Imagine you are learning to fly a small aircraft. First of all you are trying to learn how to monitor your plane for the slightest hint of something going wrong. This ability to be aware of subtle changes, to detect a new note in the engine, or an unexpected drop or increase in speed requires that your perceptual sensitivity is calibrated accurately to the outside world. The person who is not very sensitive will be at risk here, but so too is the oversensitive person. They will have difficulty screening out some signs to focus on the ones that really count.
Those perceptions help us know what to attend to, but we also need the separate ability to be able to shift attention to the right part of a task. We are not born able to do this, and, as adults, we only remember how difficult this is when we are immersed in new learning — for example, following the instruction ‘look at the blinking light’, you have to shift your attention to the blinking light on display. You must look just at this light and not any of the other fascinating gauges and lights, and then go back to your previous focus of attention.
The ability over time to keep directing your thinking between internal knowledge and the external situation while keeping in mind what you are trying to achieve is called concentration. You need that too.
You also need to be able to prevent habits, urges or emotions from interfering with your goals. This is called impulse control. If you hop back into your imaginary aircraft … you discover that you don’t just ‘learn’ how to fly, but that you also need to ‘turn off’ all the habits you have developed in driving a car. It is your feet that turn the plane to the left or to the right, rather than your hands. So as well as remembering to use your feet, you will have to suppress the habit of using your hands to do the job. Impulse control is the ability to stop yourself doing something.
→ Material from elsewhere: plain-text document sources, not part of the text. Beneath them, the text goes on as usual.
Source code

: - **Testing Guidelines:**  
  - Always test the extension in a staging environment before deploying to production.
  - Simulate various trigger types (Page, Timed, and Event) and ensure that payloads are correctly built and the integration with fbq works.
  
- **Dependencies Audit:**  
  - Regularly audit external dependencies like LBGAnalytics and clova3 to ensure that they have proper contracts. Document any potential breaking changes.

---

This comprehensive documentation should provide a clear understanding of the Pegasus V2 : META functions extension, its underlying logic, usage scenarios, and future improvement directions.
Impulse control is fed by two other important skills: empathy, which is the ability to know how someone else is feeling, and something called theory of mind, which is the ability to predict what somebody else knows.
Both of these allow us to ‘mind-read’ other people to a sufficient degree to negotiate relationships — or a runway on which a number of small planes are landing.
Together these self-regulation tools — perceptual sensitivity, shifting attention, concentration, impulse control, empathy and theory of mind — create a human control system so flexible and powerful that with them in place your child will be able to become her ‘best possible self’, regardless of temperament.
Fortunately each one of these skills is something that you do shape with your parenting, and you shape them particularly by how you relate to your child. Just how that happens is the story of this book.